**EXTRACTED INFORMATION:**
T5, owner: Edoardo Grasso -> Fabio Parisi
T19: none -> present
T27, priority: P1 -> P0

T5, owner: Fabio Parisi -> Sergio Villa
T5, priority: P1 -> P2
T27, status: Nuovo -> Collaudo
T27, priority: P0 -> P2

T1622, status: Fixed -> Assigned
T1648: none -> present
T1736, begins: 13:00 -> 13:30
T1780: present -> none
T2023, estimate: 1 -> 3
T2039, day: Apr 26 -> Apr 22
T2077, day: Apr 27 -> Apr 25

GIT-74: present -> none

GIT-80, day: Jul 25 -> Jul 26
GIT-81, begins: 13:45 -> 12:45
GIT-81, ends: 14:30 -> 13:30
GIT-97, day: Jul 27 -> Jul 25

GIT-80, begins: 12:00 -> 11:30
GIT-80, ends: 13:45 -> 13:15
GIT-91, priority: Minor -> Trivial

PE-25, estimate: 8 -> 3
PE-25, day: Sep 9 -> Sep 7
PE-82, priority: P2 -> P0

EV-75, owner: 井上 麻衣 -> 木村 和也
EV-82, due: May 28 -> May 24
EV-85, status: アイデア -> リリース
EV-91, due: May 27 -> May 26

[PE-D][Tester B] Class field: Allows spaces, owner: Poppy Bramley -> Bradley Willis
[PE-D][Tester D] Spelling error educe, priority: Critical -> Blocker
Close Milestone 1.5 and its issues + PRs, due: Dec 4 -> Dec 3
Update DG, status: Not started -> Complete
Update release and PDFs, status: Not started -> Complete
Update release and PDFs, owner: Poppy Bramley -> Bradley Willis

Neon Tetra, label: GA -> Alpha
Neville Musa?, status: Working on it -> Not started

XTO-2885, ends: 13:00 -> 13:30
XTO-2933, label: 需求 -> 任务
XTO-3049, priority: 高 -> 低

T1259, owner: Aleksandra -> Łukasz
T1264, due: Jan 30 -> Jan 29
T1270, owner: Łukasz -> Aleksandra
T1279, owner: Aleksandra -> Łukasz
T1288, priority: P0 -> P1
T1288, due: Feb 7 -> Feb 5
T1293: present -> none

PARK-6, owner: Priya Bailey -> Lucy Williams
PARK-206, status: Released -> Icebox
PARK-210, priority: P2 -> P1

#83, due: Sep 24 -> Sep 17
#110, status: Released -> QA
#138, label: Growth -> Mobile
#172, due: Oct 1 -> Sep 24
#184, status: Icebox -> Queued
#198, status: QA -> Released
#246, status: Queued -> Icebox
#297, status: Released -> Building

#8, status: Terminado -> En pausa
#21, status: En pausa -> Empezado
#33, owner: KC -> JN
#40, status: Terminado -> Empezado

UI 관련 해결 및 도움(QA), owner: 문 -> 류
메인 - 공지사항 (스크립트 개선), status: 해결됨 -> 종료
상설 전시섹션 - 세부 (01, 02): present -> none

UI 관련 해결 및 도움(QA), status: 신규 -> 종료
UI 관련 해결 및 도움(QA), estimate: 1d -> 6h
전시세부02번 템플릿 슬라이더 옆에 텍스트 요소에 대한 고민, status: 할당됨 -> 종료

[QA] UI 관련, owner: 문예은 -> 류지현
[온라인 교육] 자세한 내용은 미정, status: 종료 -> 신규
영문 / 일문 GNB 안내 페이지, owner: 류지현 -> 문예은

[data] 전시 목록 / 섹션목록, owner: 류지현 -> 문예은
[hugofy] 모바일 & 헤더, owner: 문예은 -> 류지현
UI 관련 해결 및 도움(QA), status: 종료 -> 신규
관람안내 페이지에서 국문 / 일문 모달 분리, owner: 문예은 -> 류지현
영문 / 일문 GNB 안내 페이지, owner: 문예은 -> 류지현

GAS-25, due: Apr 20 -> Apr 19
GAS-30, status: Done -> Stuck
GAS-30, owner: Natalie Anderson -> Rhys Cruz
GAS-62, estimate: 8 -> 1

**EXERCISE PROMPT:** Quote exactly the stretch of lines above that starts at the first one and ends at the line with "[PE-D][Tester B] Class", and nothing beyond it.

**EXERCISE SOLUTION:**
T5, owner: Edoardo Grasso -> Fabio Parisi
T19: none -> present
T27, priority: P1 -> P0

T5, owner: Fabio Parisi -> Sergio Villa
T5, priority: P1 -> P2
T27, status: Nuovo -> Collaudo
T27, priority: P0 -> P2

T1622, status: Fixed -> Assigned
T1648: none -> present
T1736, begins: 13:00 -> 13:30
T1780: present -> none
T2023, estimate: 1 -> 3
T2039, day: Apr 26 -> Apr 22
T2077, day: Apr 27 -> Apr 25

GIT-74: present -> none

GIT-80, day: Jul 25 -> Jul 26
GIT-81, begins: 13:45 -> 12:45
GIT-81, ends: 14:30 -> 13:30
GIT-97, day: Jul 27 -> Jul 25

GIT-80, begins: 12:00 -> 11:30
GIT-80, ends: 13:45 -> 13:15
GIT-91, priority: Minor -> Trivial

PE-25, estimate: 8 -> 3
PE-25, day: Sep 9 -> Sep 7
PE-82, priority: P2 -> P0

EV-75, owner: 井上 麻衣 -> 木村 和也
EV-82, due: May 28 -> May 24
EV-85, status: アイデア -> リリース
EV-91, due: May 27 -> May 26

[PE-D][Tester B] Class field: Allows spaces, owner: Poppy Bramley -> Bradley Willis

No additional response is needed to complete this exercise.